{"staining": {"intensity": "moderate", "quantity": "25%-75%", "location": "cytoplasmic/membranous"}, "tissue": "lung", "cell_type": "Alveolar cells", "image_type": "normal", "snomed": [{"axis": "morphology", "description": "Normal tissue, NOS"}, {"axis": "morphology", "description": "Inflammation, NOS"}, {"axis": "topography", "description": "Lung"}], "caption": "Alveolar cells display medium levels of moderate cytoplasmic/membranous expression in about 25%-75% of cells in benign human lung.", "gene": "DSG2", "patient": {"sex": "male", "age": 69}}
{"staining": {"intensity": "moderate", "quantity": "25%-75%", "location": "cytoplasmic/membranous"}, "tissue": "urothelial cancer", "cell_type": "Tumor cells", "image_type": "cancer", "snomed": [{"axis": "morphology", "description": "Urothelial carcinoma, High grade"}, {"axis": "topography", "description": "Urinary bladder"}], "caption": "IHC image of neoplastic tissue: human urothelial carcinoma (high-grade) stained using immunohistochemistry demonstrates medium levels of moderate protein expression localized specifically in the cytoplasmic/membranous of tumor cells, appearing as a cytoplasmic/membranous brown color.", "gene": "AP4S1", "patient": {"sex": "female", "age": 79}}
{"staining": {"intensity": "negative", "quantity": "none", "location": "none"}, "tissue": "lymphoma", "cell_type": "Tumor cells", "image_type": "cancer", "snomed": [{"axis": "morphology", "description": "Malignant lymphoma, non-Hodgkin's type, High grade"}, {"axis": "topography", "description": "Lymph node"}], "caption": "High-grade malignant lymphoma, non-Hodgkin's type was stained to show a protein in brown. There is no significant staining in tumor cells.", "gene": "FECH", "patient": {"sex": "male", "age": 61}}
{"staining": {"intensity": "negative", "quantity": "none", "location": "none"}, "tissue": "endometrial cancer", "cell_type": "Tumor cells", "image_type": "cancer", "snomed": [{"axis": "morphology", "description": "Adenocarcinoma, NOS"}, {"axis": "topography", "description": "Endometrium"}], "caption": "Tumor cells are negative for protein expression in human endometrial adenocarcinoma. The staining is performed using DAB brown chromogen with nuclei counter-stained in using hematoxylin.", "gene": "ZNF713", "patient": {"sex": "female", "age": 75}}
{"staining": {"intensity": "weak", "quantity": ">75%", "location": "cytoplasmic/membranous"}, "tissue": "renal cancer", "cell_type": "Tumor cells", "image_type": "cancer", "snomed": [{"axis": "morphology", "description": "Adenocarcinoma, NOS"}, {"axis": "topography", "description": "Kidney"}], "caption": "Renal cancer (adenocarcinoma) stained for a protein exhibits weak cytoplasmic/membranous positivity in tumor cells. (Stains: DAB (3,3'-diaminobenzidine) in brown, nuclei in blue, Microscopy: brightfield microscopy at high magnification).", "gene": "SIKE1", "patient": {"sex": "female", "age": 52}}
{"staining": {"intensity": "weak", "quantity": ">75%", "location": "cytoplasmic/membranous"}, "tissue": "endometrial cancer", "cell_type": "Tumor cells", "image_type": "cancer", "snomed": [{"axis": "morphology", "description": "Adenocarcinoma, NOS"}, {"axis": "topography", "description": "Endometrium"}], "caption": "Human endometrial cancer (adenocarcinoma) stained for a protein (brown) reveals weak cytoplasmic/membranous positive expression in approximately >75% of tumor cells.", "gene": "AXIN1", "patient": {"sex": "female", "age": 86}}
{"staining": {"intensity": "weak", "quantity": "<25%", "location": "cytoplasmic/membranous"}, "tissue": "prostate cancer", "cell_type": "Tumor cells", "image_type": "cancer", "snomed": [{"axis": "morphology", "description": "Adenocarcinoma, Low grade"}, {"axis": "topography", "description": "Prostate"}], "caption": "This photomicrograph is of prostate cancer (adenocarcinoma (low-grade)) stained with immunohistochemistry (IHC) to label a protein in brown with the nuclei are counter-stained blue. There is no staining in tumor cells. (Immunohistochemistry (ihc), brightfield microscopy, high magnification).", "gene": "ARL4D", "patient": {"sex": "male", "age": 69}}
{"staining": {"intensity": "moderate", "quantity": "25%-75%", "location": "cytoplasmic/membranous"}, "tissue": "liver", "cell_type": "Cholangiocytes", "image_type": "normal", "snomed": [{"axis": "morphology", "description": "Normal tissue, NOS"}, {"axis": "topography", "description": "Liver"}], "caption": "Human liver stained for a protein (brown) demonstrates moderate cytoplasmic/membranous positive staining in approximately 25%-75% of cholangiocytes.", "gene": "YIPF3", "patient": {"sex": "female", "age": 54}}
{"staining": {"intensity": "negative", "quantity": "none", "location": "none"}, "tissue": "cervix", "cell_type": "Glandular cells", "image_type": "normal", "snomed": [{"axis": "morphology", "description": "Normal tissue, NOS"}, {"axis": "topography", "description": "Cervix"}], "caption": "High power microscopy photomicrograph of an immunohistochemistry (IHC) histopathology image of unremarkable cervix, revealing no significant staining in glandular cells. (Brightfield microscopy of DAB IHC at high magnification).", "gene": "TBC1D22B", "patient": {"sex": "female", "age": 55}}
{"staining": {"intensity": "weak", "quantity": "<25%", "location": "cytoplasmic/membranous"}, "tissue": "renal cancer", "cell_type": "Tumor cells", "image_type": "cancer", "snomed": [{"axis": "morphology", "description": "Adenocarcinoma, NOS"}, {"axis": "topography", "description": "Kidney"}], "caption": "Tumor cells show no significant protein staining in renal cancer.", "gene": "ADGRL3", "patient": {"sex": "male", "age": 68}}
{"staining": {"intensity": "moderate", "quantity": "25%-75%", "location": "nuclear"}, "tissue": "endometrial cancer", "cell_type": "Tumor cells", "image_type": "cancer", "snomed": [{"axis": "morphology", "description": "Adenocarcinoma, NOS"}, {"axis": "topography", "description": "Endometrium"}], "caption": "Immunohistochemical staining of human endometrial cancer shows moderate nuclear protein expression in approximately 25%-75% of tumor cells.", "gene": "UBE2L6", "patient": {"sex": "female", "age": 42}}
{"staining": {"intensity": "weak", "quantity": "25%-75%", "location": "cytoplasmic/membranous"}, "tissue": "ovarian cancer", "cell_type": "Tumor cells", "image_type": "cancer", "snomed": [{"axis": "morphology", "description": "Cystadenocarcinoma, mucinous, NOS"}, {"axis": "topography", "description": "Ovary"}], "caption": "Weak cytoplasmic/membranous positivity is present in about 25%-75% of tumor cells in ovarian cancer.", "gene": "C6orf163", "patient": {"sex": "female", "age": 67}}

────────

Output the data once more, exactly as given.

{"staining": {"intensity": "moderate", "quantity": "25%-75%", "location": "cytoplasmic/membranous"}, "tissue": "lung", "cell_type": "Alveolar cells", "image_type": "normal", "snomed": [{"axis": "morphology", "description": "Normal tissue, NOS"}, {"axis": "morphology", "description": "Inflammation, NOS"}, {"axis": "topography", "description": "Lung"}], "caption": "Alveolar cells display medium levels of moderate cytoplasmic/membranous expression in about 25%-75% of cells in benign human lung.", "gene": "DSG2", "patient": {"sex": "male", "age": 69}}
{"staining": {"intensity": "moderate", "quantity": "25%-75%", "location": "cytoplasmic/membranous"}, "tissue": "urothelial cancer", "cell_type": "Tumor cells", "image_type": "cancer", "snomed": [{"axis": "morphology", "description": "Urothelial carcinoma, High grade"}, {"axis": "topography", "description": "Urinary bladder"}], "caption": "IHC image of neoplastic tissue: human urothelial carcinoma (high-grade) stained using immunohistochemistry demonstrates medium levels of moderate protein expression localized specifically in the cytoplasmic/membranous of tumor cells, appearing as a cytoplasmic/membranous brown color.", "gene": "AP4S1", "patient": {"sex": "female", "age": 79}}
{"staining": {"intensity": "negative", "quantity": "none", "location": "none"}, "tissue": "lymphoma", "cell_type": "Tumor cells", "image_type": "cancer", "snomed": [{"axis": "morphology", "description": "Malignant lymphoma, non-Hodgkin's type, High grade"}, {"axis": "topography", "description": "Lymph node"}], "caption": "High-grade malignant lymphoma, non-Hodgkin's type was stained to show a protein in brown. There is no significant staining in tumor cells.", "gene": "FECH", "patient": {"sex": "male", "age": 61}}
{"staining": {"intensity": "negative", "quantity": "none", "location": "none"}, "tissue": "endometrial cancer", "cell_type": "Tumor cells", "image_type": "cancer", "snomed": [{"axis": "morphology", "description": "Adenocarcinoma, NOS"}, {"axis": "topography", "description": "Endometrium"}], "caption": "Tumor cells are negative for protein expression in human endometrial adenocarcinoma. The staining is performed using DAB brown chromogen with nuclei counter-stained in using hematoxylin.", "gene": "ZNF713", "patient": {"sex": "female", "age": 75}}
{"staining": {"intensity": "weak", "quantity": ">75%", "location": "cytoplasmic/membranous"}, "tissue": "renal cancer", "cell_type": "Tumor cells", "image_type": "cancer", "snomed": [{"axis": "morphology", "description": "Adenocarcinoma, NOS"}, {"axis": "topography", "description": "Kidney"}], "caption": "Renal cancer (adenocarcinoma) stained for a protein exhibits weak cytoplasmic/membranous positivity in tumor cells. (Stains: DAB (3,3'-diaminobenzidine) in brown, nuclei in blue, Microscopy: brightfield microscopy at high magnification).", "gene": "SIKE1", "patient": {"sex": "female", "age": 52}}
{"staining": {"intensity": "weak", "quantity": ">75%", "location": "cytoplasmic/membranous"}, "tissue": "endometrial cancer", "cell_type": "Tumor cells", "image_type": "cancer", "snomed": [{"axis": "morphology", "description": "Adenocarcinoma, NOS"}, {"axis": "topography", "description": "Endometrium"}], "caption": "Human endometrial cancer (adenocarcinoma) stained for a protein (brown) reveals weak cytoplasmic/membranous positive expression in approximately >75% of tumor cells.", "gene": "AXIN1", "patient": {"sex": "female", "age": 86}}
{"staining": {"intensity": "weak", "quantity": "<25%", "location": "cytoplasmic/membranous"}, "tissue": "prostate cancer", "cell_type": "Tumor cells", "image_type": "cancer", "snomed": [{"axis": "morphology", "description": "Adenocarcinoma, Low grade"}, {"axis": "topography", "description": "Prostate"}], "caption": "This photomicrograph is of prostate cancer (adenocarcinoma (low-grade)) stained with immunohistochemistry (IHC) to label a protein in brown with the nuclei are counter-stained blue. There is no staining in tumor cells. (Immunohistochemistry (ihc), brightfield microscopy, high magnification).", "gene": "ARL4D", "patient": {"sex": "male", "age": 69}}
{"staining": {"intensity": "moderate", "quantity": "25%-75%", "location": "cytoplasmic/membranous"}, "tissue": "liver", "cell_type": "Cholangiocytes", "image_type": "normal", "snomed": [{"axis": "morphology", "description": "Normal tissue, NOS"}, {"axis": "topography", "description": "Liver"}], "caption": "Human liver stained for a protein (brown) demonstrates moderate cytoplasmic/membranous positive staining in approximately 25%-75% of cholangiocytes.", "gene": "YIPF3", "patient": {"sex": "female", "age": 54}}
{"staining": {"intensity": "negative", "quantity": "none", "location": "none"}, "tissue": "cervix", "cell_type": "Glandular cells", "image_type": "normal", "snomed": [{"axis": "morphology", "description": "Normal tissue, NOS"}, {"axis": "topography", "description": "Cervix"}], "caption": "High power microscopy photomicrograph of an immunohistochemistry (IHC) histopathology image of unremarkable cervix, revealing no significant staining in glandular cells. (Brightfield microscopy of DAB IHC at high magnification).", "gene": "TBC1D22B", "patient": {"sex": "female", "age": 55}}
{"staining": {"intensity": "weak", "quantity": "<25%", "location": "cytoplasmic/membranous"}, "tissue": "renal cancer", "cell_type": "Tumor cells", "image_type": "cancer", "snomed": [{"axis": "morphology", "description": "Adenocarcinoma, NOS"}, {"axis": "topography", "description": "Kidney"}], "caption": "Tumor cells show no significant protein staining in renal cancer.", "gene": "ADGRL3", "patient": {"sex": "male", "age": 68}}
{"staining": {"intensity": "moderate", "quantity": "25%-75%", "location": "nuclear"}, "tissue": "endometrial cancer", "cell_type": "Tumor cells", "image_type": "cancer", "snomed": [{"axis": "morphology", "description": "Adenocarcinoma, NOS"}, {"axis": "topography", "description": "Endometrium"}], "caption": "Immunohistochemical staining of human endometrial cancer shows moderate nuclear protein expression in approximately 25%-75% of tumor cells.", "gene": "UBE2L6", "patient": {"sex": "female", "age": 42}}
{"staining": {"intensity": "weak", "quantity": "25%-75%", "location": "cytoplasmic/membranous"}, "tissue": "ovarian cancer", "cell_type": "Tumor cells", "image_type": "cancer", "snomed": [{"axis": "morphology", "description": "Cystadenocarcinoma, mucinous, NOS"}, {"axis": "topography", "description": "Ovary"}], "caption": "Weak cytoplasmic/membranous positivity is present in about 25%-75% of tumor cells in ovarian cancer.", "gene": "C6orf163", "patient": {"sex": "female", "age": 67}}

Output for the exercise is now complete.